A day after the Camden board’s vote, community activists and local and state officials were either unsure or not talking about what might happen next. Some in Camden wondered if the board might reconsider a revised proposal.
“I was shocked,” said Moneke Ragsdale, a leading activist who had raised many of the concerns. “They spent the whole summer on this, making the RFP (request for proposal), reviewing them, and then this happens. Maybe they felt like they were being pressured.”
Ragsdale said it may be an opportunity to jumpstart the district’s own hopes for Lanning Square School, but she also said she wouldn’t be surprised if there was some movement on the board to reconsider the Cooper/KIPP proposal.
“Mr. Norcross doesn’t like the word ‘no,’ ” she said of the political leader.
Norcross wasn’t commenting yesterday, after the president of the Cooper Foundation, Susan Bass Levin, said the day before that they were disappointed but would keep working to get the proposal passed.
Much may depend on the Christie administration. The state has played a significant role in Camden schools for more than a decade, with the pressure only stepping up under this administration.

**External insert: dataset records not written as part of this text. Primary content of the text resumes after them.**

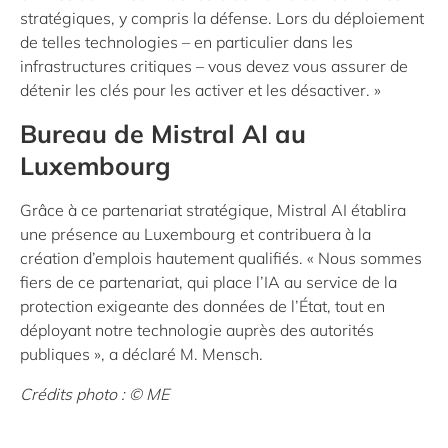
stratégiques, y compris la défense. Lors du déploiement
de telles technologies – en particulier dans les
infrastructures critiques – vous devez vous assurer de
détenir les clés pour les activer et les désactiver. »
Bureau de Mistral AI au
Luxembourg
Grâce à ce partenariat stratégique, Mistral AI établira
une présence au Luxembourg et contribuera à la
création d’emplois hautement qualifiés. « Nous sommes
fiers de ce partenariat, qui place l’IA au service de la
protection exigeante des données de l’État, tout en
déployant notre technologie auprès des autorités
publiques », a déclaré M. Mensch.
Crédits photo : © ME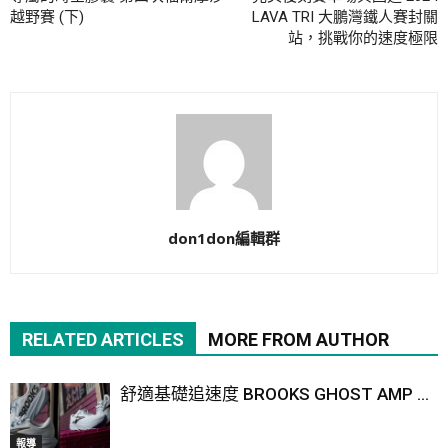
越野賽 (下)
LAVA TRI 大鵬灣鐵人賽封關
站，挑戰你的速度極限
don1don編輯群
RELATED ARTICLES
MORE FROM AUTHOR
舒適基礎追速度 BROOKS GHOST AMP ...
報導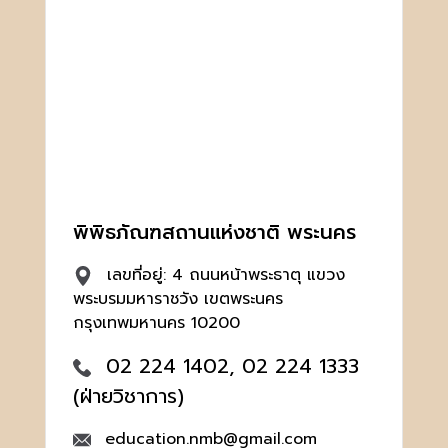
พิพิธภัณฑสถานแห่งชาติ พระนคร
เลขที่อยู่: 4 ถนนหน้าพระธาตุ แขวง
พระบรมมหาราชวัง เขตพระนคร
กรุงเทพมหานคร 10200
02 224 1402, 02 224 1333
(ฝ่ายวิชาการ)
education.nmb@gmail.com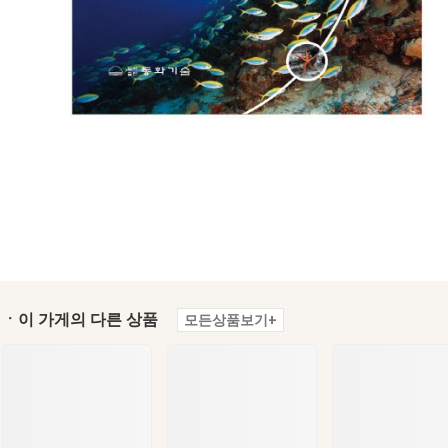
ㆍ이 가게의 다른 상품
모든상품보기+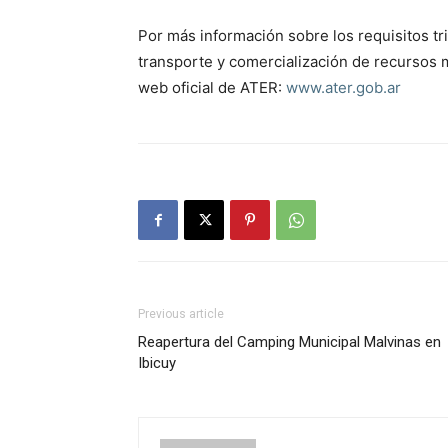
Por más información sobre los requisitos tr
transporte y comercialización de recursos mi
web oficial de ATER:
www.ater.gob.ar
Previous article
Reapertura del Camping Municipal Malvinas en
Ibicuy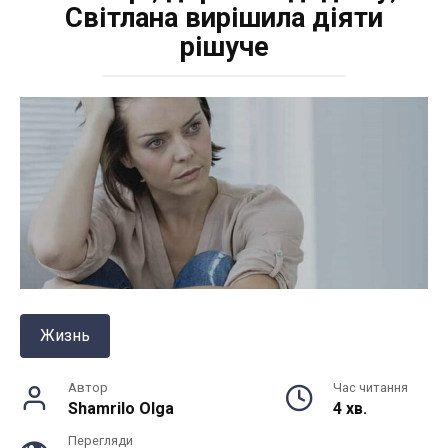
Світлана вирішила діяти
рішуче
Жизнь
Автор
Час читання
Shamrilo Olga
4 хв.
Перегляди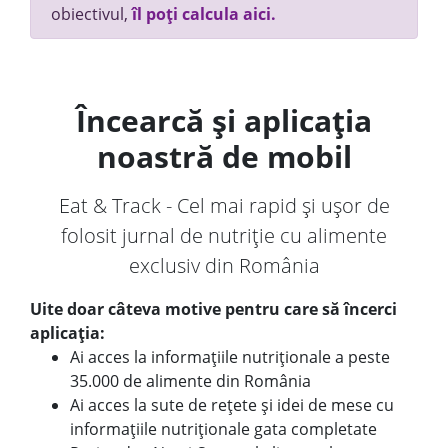
obiectivul,
îl poți calcula aici.
Încearcă și aplicația
noastră de mobil
Eat & Track - Cel mai rapid și ușor de
folosit jurnal de nutriție cu alimente
exclusiv din România
Uite doar câteva motive pentru care să încerci
aplicația:
Ai acces la informațiile nutriționale a peste
35.000 de alimente din România
Ai acces la sute de rețete și idei de mese cu
informațiile nutriționale gata completate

Under Cerf, the state Department of Education has this fall set up a new satellite Regional Achievement Center in the district to work with as many as two dozen public schools that are among the lowest performing in the state. The state already has a fiscal monitor overseeing the district’s budget and personnel decisions.
In a sternly worded letter to the district this summer, Cerf said a number of recommendations would need to be followed by the district if it was to avoid even stronger intervention, including the possibility of state takeover.
The recommendations included advancement of one of the Urban Hope Act plans, as well as close cooperation with the new regional centers and a national search for a new superintendent, a process that has barely begun.
Cerf would not comment yesterday on the local board’s actions. His spokesman, Barbara Morgan, stuck with a statement issued after the vote.
“This legislation was passed with the intent of providing additional high-quality educational options for these communities, and it is our hope and expectation that the Camden school board will continue to examine the proposals that come before its members through this process and not miss this critical opportunity for students,” he said.